The Nationals’ home opener may not have gone as planned, but yesterday they came through with the win and a stellar kickoff to another opening day – that of National Public Health Week (NPHW).
Ian Desmond delivered the game-winning homer against the Braves, but the “bigger victory” he spoke of after the game was going the entire game without dip. Like many other tobacco users, Desmond began his habit as a teenager – underscoring the importance of prevention efforts (a key theme of this year’s NPHW).
Through his description of his struggle to quit, Desmond highlighted several themes potentially key to the success of prevention efforts.
Later this week, we’ll attend the Reduce Tobacco Use Conference where prevention of youth initiation is sure to be a big topic. Role models like Desmond could go a long way to break the cycle. Best of luck to him – we’re pulling for you!---
- Tradition. Smokeless tobacco has a long history with baseball – by some accounts since the early 1900s.Even today, as Major League Baseball has tried to discourage its use, players can be seen with tobacco packed in their cheeks. However, Desmond is the most recent of several players that have gone on record saying it’s a habit they’d like to kick. Respecting and accounting for traditions that include tobacco are certainly a tricky aspect of messaging to certain geographies and cultures, but trusted insiders can be catalysts for shifts.
- Social support. An obvious factor in successful cessation attempts, social support plays an important role in prevention as well. Particularly for teens thinking about trying tobacco products, the struggle to fit in is a powerful force. Often this struggle is less about overt pressure and more about internal uncertainty. Reinforcement that the bonds between friends and family run much deeper than a potential connection through dip could be a game changer. And, you don’t have to look any further than the photograph above to see that.
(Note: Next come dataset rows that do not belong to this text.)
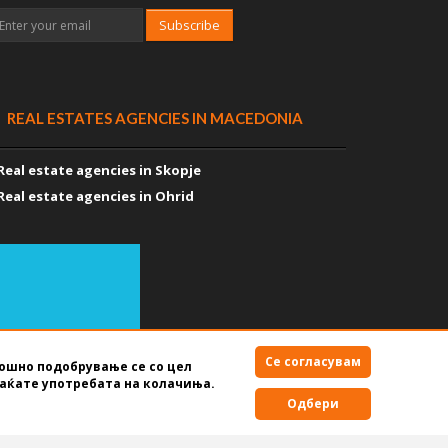
Subscribe
REAL ESTATES AGENCIES IN MACEDONIA
Real estate agencies in Skopje
Real estate agencies in Ohrid
Се согласувам
мошно подобрување се со цел
аќате употребата на колачиња.
Terms of use
Одбери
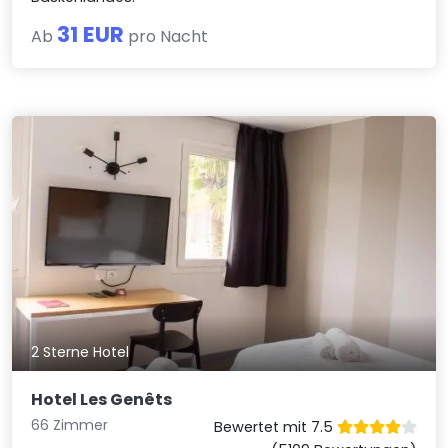
31 EUR
Ab
pro Nacht
2 Sterne Hotel
Hotel Les Genêts
66 Zimmer
Bewertet mit 7.5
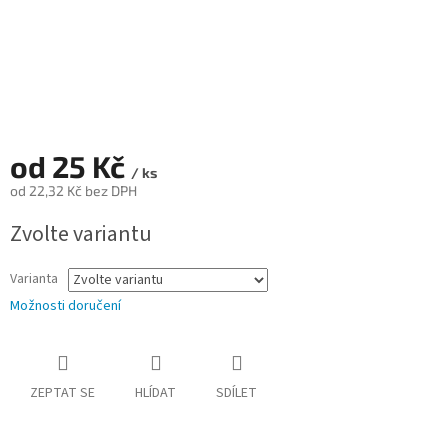
od
25 Kč
/ ks
od
22,32 Kč
bez DPH
Měrná
Zvolte variantu
cena:
Varianta
Možnosti doručení
ZEPTAT SE
HLÍDAT
SDÍLET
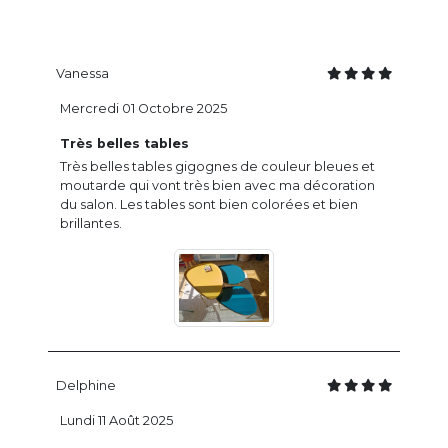
Vanessa
Mercredi 01 Octobre 2025
Très belles tables
Très belles tables gigognes de couleur bleues et
moutarde qui vont très bien avec ma décoration
du salon. Les tables sont bien colorées et bien
brillantes.
Delphine
Lundi 11 Août 2025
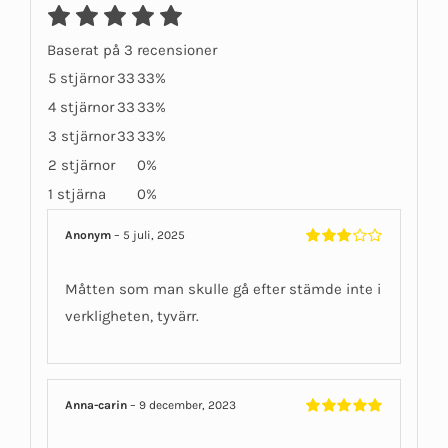
Baserat på 3 recensioner
5 stjärnor
33
33%
4 stjärnor
33
33%
3 stjärnor
33
33%
2 stjärnor
0%
1 stjärna
0%
Anonym
–
5 juli, 2025
Betygsatt
3
av 5
Måtten som man skulle gå efter stämde inte i
verkligheten, tyvärr.
Anna-carin
–
9 december, 2023
Betygsatt
5
av 5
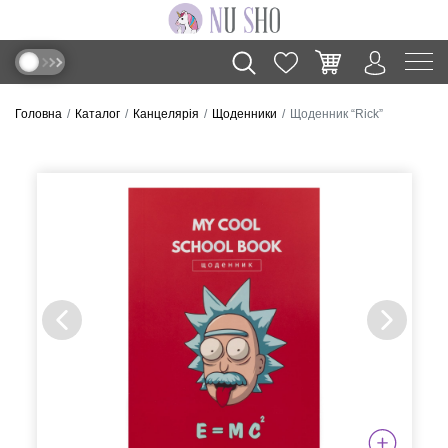
Головна
Каталог
Канцелярія
Щоденники
Щоденник “Rick”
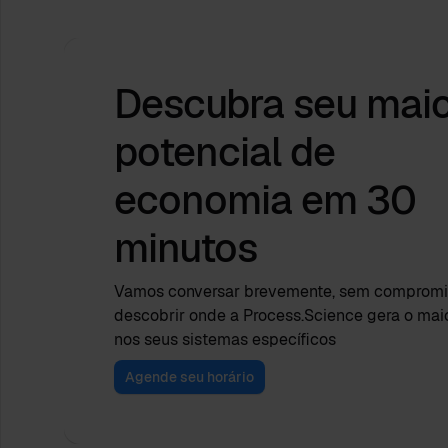
Descubra seu mai
potencial de
economia
em 30
minutos
Vamos conversar brevemente, sem compromis
descobrir onde a Process.Science gera o mai
nos seus sistemas específicos
Agende seu horário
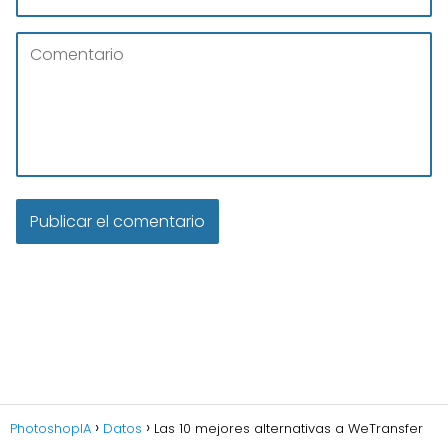
PhotoshopIA
Datos
Las 10 mejores alternativas a WeTransfer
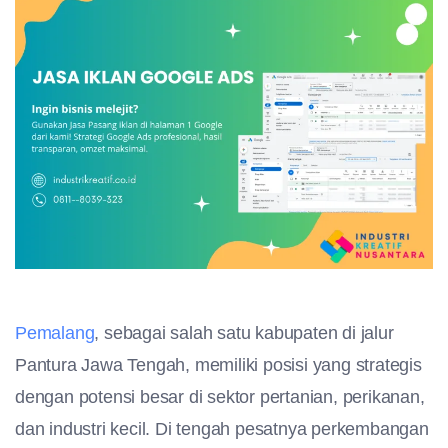
Pemalang
, sebagai salah satu kabupaten di jalur
Pantura Jawa Tengah, memiliki posisi yang strategis
dengan potensi besar di sektor pertanian, perikanan,
dan industri kecil. Di tengah pesatnya perkembangan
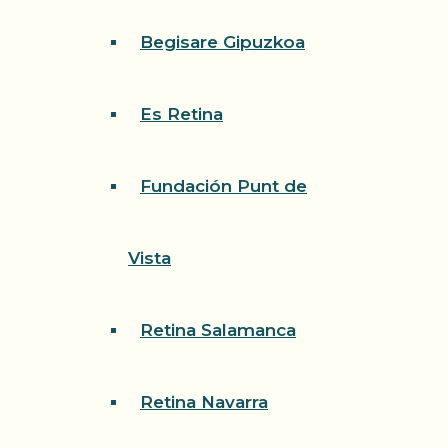
Begisare Gipuzkoa
Es Retina
Fundación Punt de
Vista
Retina Salamanca
Retina Navarra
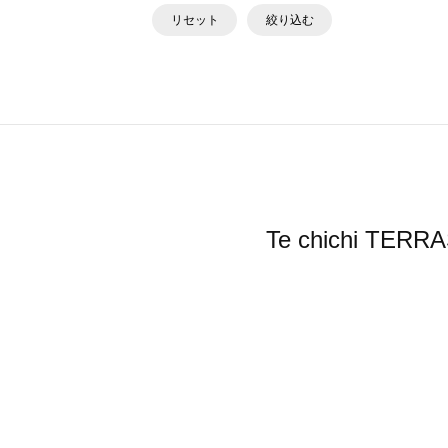
リセット
絞り込む
Te chichi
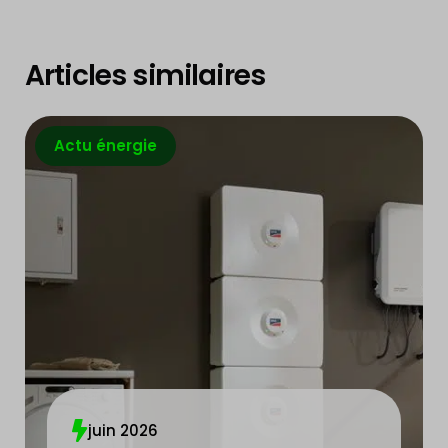
Articles similaires
Actu énergie
juin 2026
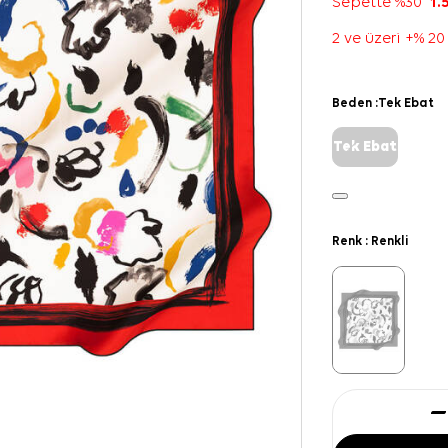
Sepette %30
1.
2 ve üzeri +% 20
Beden :
Tek Ebat
Tek Ebat
Renk :
Renkli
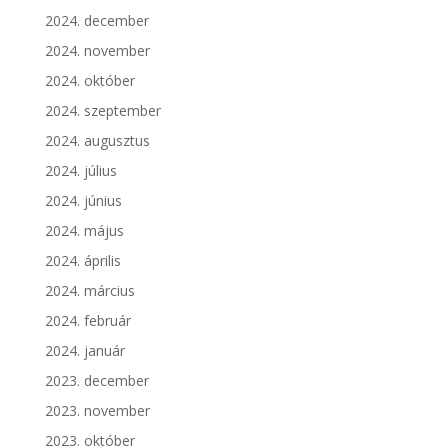
2024. december
2024. november
2024. október
2024. szeptember
2024. augusztus
2024. július
2024. június
2024. május
2024. április
2024. március
2024. február
2024. január
2023. december
2023. november
2023. október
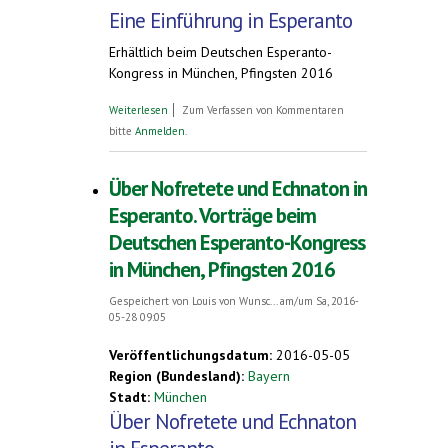
Eine Einführung in Esperanto
Erhältlich beim Deutschen Esperanto-
Kongress in München, Pfingsten 2016
über "Esperanto - einfach, kompakt und
Weiterlesen
Zum Verfassen von Kommentaren
übersichtlich". Einführung in Esperanto
bitte
Anmelden
.
Über Nofretete und Echnaton in
Esperanto. Vorträge beim
Deutschen Esperanto-Kongress
in München, Pfingsten 2016
Gespeichert von
Louis von Wunsc...
am/um Sa, 2016-
05-28 09:05
Veröffentlichungsdatum:
2016-05-05
Region (Bundesland):
Bayern
Stadt:
München
Über Nofretete und Echnaton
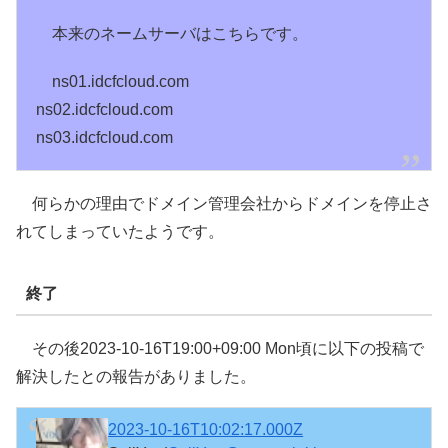
本来のネームサーバはこちらです。
ns01.idcfcloud.com
ns02.idcfcloud.com
ns03.idcfcloud.com
何らかの理由でドメイン管理会社からドメインを停止さ
れてしまっていたようです。
終了
その後2023-10-16T19:00+09:00 Mon頃に以下の投稿で
解決したとの報告がありました。
2023-10-16T10:02:17.000Z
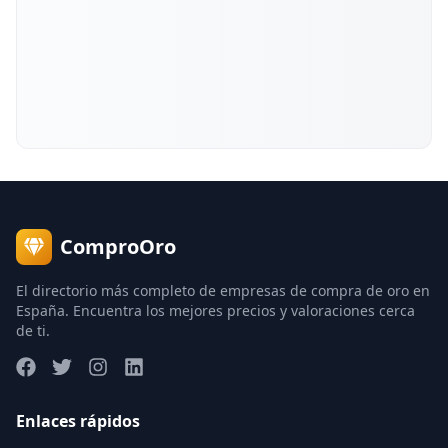
ComproOro
El directorio más completo de empresas de compra de oro en
España. Encuentra los mejores precios y valoraciones cerca
de ti.
Enlaces rápidos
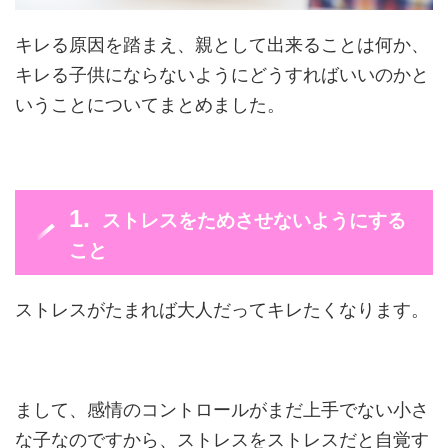
キレる原因を踏まえ、親として出来ることは何か、
キレる子供にならないようにどうすればいいのかと
いうことについてまとめました。
ストレスをためさせないようにする
こと
ストレスがたまれば大人だってキレたくなります。
まして、感情のコントロールがまだ上手でない小さ
な子なのですから、ストレスをストレスだと自覚す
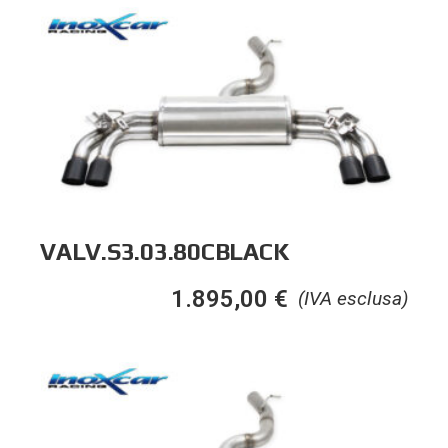
VALV.S3.03.80CBLACK
1.895,00
€
(IVA esclusa)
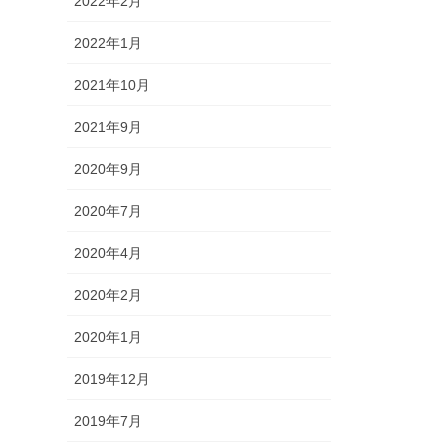
2022年2月
2022年1月
2021年10月
2021年9月
2020年9月
2020年7月
2020年4月
2020年2月
2020年1月
2019年12月
2019年7月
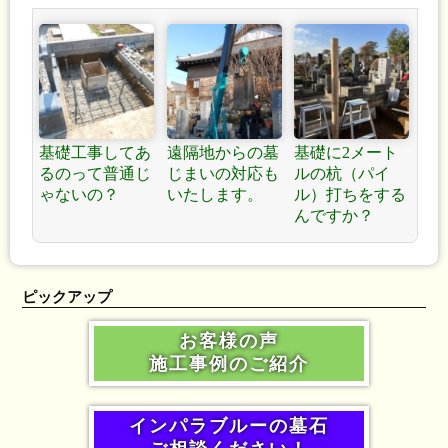
基礎工事してあ
遠隔地からの墓
基礎に2メート
るのって普通じ
じまいの対応も
ルの杭（パイ
ゃないの？
いたします。
ル）打ちをする
んですか？
ピックアップ
お客様の声
施工事例のご紹介
インパラブルーの墓石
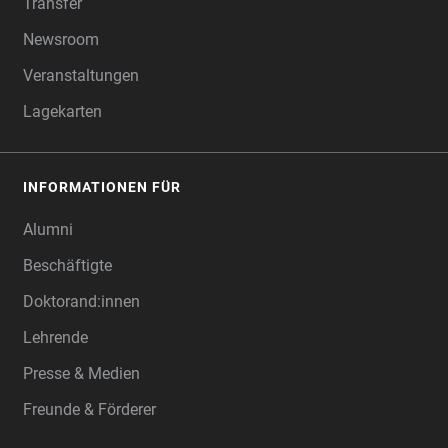
Transfer
Newsroom
Veranstaltungen
Lagekarten
INFORMATIONEN FÜR
Alumni
Beschäftigte
Doktorand:innen
Lehrende
Presse & Medien
Freunde & Förderer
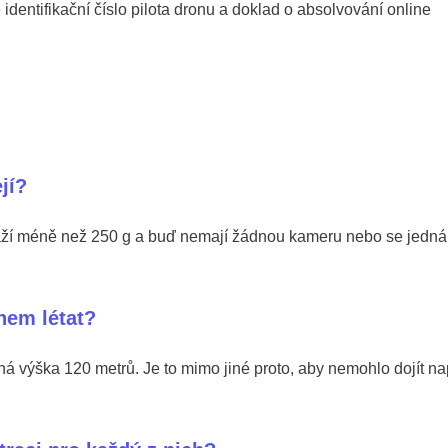
identifikační číslo pilota dronu a doklad o absolvování online
jí?
váží méně než 250 g a buď nemají žádnou kameru nebo se jedná
nem létat?
ná výška 120 metrů. Je to mimo jiné proto, aby nemohlo dojít na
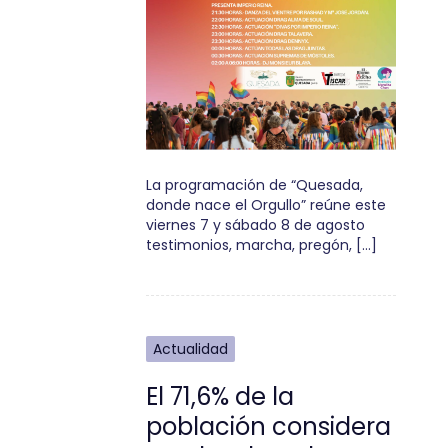
La programación de “Quesada,
donde nace el Orgullo” reúne este
viernes 7 y sábado 8 de agosto
testimonios, marcha, pregón, […]
Actualidad
El 71,6% de la
población considera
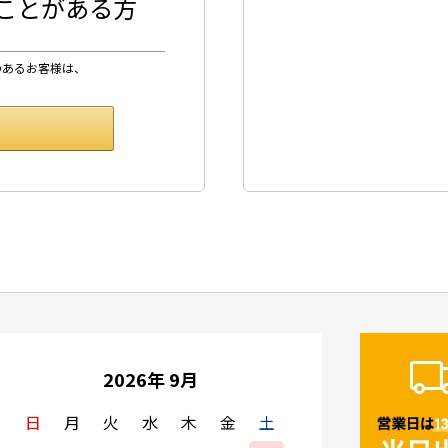
したことがある方
のあるお客様は、
2026年 9月
日
月
火
水
木
金
土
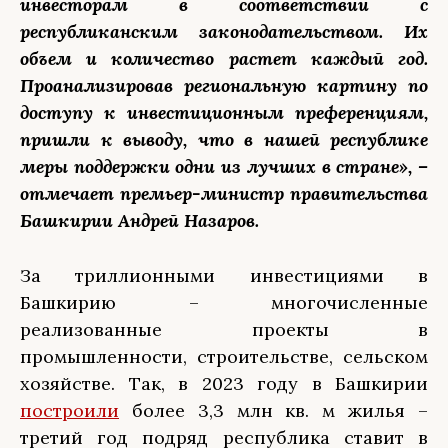
инвесторам в соответствии с
республиканским законодательством. Их
объем и количество растет каждый год.
Проанализировав региональную картину по
доступу к инвестиционным преференциям,
пришли к выводу, что в нашей республике
меры поддержки одни из лучших в стране», –
отмечает премьер-министр правительства
Башкирии Андрей Назаров.
За триллионными инвестициями в
Башкирию – многочисленные
реализованные проекты в
промышленности, строительстве, сельском
хозяйстве. Так, в 2023 году в Башкирии
построили
более 3,3 млн кв. м жилья –
третий год подряд республика ставит в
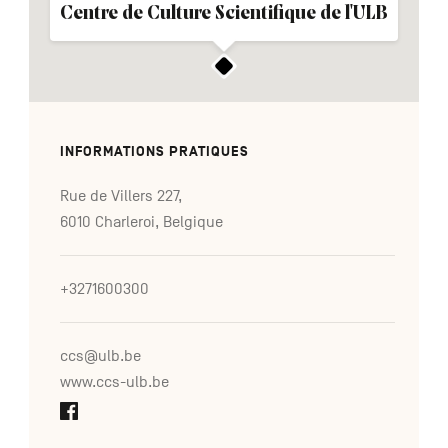
Centre de Culture Scientifique de l'ULB
INFORMATIONS PRATIQUES
Rue de Villers 227,
6010 Charleroi, Belgique
+3271600300
ccs@ulb.be
www.ccs-ulb.be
- Control. Nicotine dependence is often described as a loss of control. For example, the World Health Organization cites an “impaired capacity to control substance-taking behavior” and “unsuccessful efforts to reduce or control substance use” in its explanation of dependence. Interestingly, tobacco users often demonstrate an optiisim bias – they believe these risks exist for some people but that they are unlikely to be affected themselves. When it comes to control, they believe they are in control and can quit at any time. Hearing someone like Desmond say tobacco has control over him could be extremely impactful to youngsters considering that “harmless” first pinch.